The financial analyst and adjunct professor sold her house to help fund the case and was living off her 401(k) as she had lost her jobs at Fidelity Investments and at Bentley University in the wake of the murder case, the outlet reported.
And Read — who garnered a cult-like following of supporters — also received over $1 million in fundraising from some 13,000 donors as of last week on a page set up by her defense team. The fundraising site that crashed for a time on Wednesday after the verdict was handed down.
Read’s legal team was helmed by hot-shot L.A. lawyer Alan Jackson — a former prosecutor who went on to defend the Harvey Weinstein and Kevin Spacey sex-assault cases.
Jackson — who was caught canoodling with Read last year as jurors were deliberating, The Post exclusively revealed — fought tooth and nail in his attempt to sow reasonable doubt into every aspect of the prosecution’s case.
Jackson has been working alongside seasoned local trial lawyer David Yannetti since the first case, and the team later added lawyer Victoria George, who served as an alternate juror during that case.
“It is unbelievable, the insight you get from the jurors after they have sat on [a jury],” high-profile defense attorney Mark Geragos said in an April interview with News Nation.
The defense team successfully zeroed in on a major weakness in the prosecution’s case — the alleged rotten investigation helmed by since-fired Massachusetts Trooper Michael Proctor.
At the first trial, Proctor’s profane and inappropriate text messages were aired in front of the jury, showing he had apparently made up his mind about Read’s guilt before he even started probing the case.
During Proctor’s embarrassing stint on the witness stand last year, he admitted to the “unprofessional” messages in which he called her a “wack job c–t,” made fun of her Crohn’s disease saying, “She’s got a leaky balloon knot,” and had already decided she was to blame for O’Keefe’s death before fully investigating.
“Zero chance she skates. She’s f–ked,” Proctor wrote in another message.
Proctor — who was suspended without pay after the mistrial and fired in March — was not called to testify at the second trial.
The defense also homed in on a slew of other suspicious actions by others who were around when Read allegedly mowed down O’Keefe in her Lexus SUV and left him to die in a snow storm outside his retired cop pal Brian Albert’s Canton, Mass. home on Jan. 29, 2022.
For instance, Albert — who the defense team posed as an alternate suspect in O’Keefe’s death — didn’t emerge to see the commotion outside his own home when first responders showed up after O’Keefe’s body was found in a snow bank by Read, Albert’s sister-in-law Jennifer McCabe and another women.
Albert and his wife Nicole gave their dog Chloe away soon after the death, a fact which the defense seized upon as they contended O’Keefe’s arm injuries were from a dog bite rather than getting hit with the car, as prosecutors claimed.
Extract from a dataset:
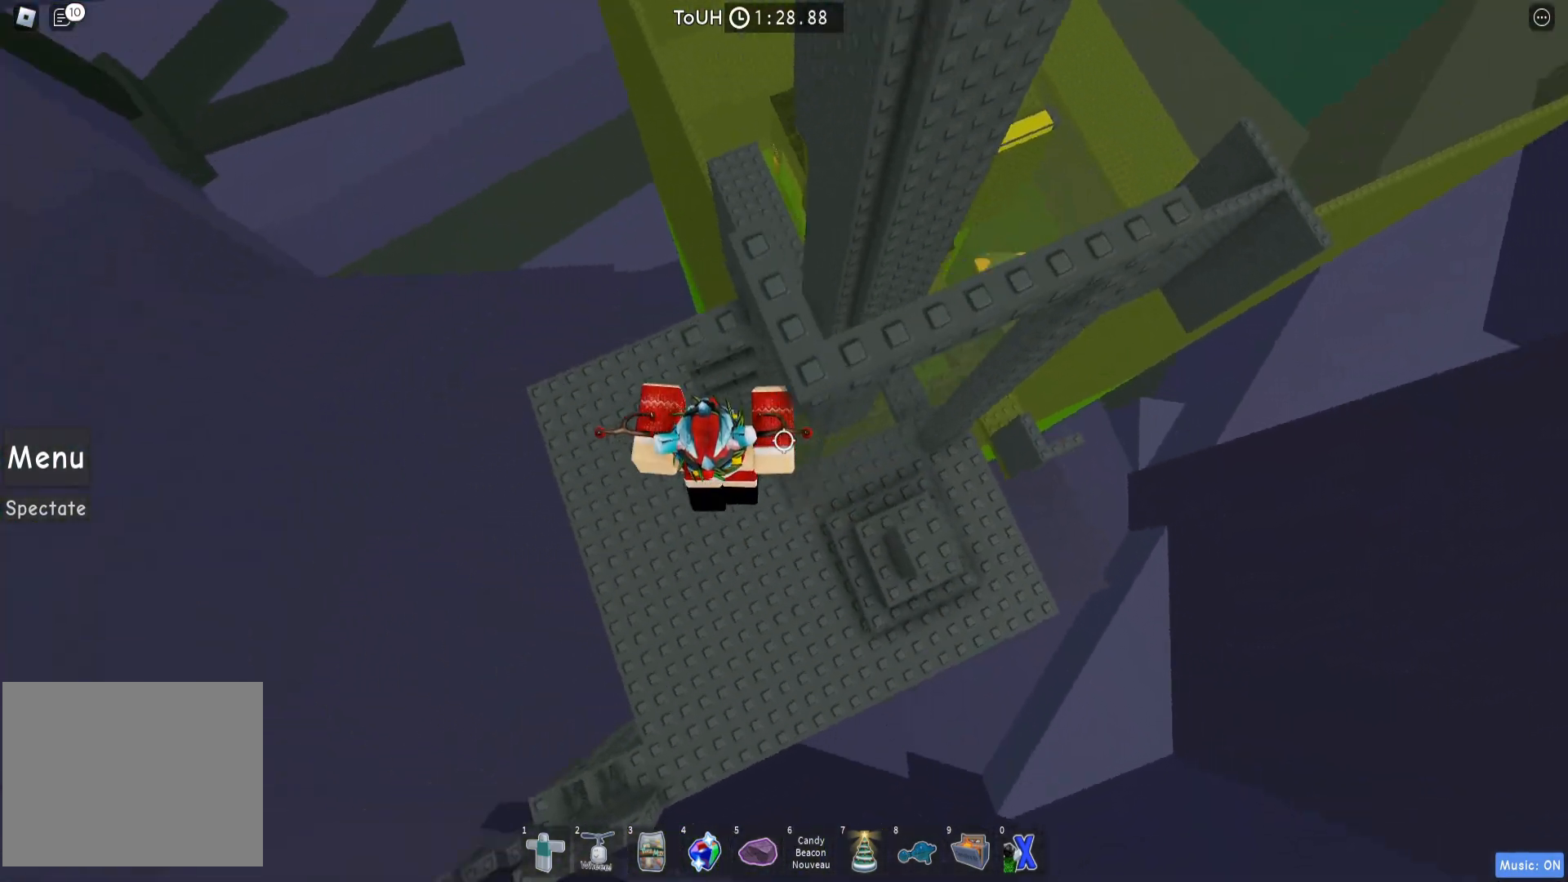
{"keys": ["w"], "events": [[67, "d", "down"], [467, "d", "up"]]}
Also contrary to the prosecution’s narrative, Read’s lawyers have suggested O’Keefe did actually enter Albert’s home that night where he got into a fight — which they claimed was the real cause of his death.
Defense suggested ATF officer Brian Higgins — with whom Read exchanged flirty texts and a kiss once — could also be an alternate suspect as he was also at Albert’s party and had an alleged jealous motive.
Other alleged suspicious actions included the fact that McCabe did a Google search for “hos [sic] long to die in cold” — which she claims Read asked her to search.
But defense focused on a timestamp discrepancy for when McCabe made the search, claiming it was made hours earlier than prosecutors said, at a time when Read wasn’t with her.
The defense also highlighted the inconsistent testimony about Read’s words in the aftermath of discovering O’Keefe’s body with some evidence suggesting she declared “I hit him!” and others suggesting she asked in shock, “Did I hit him?”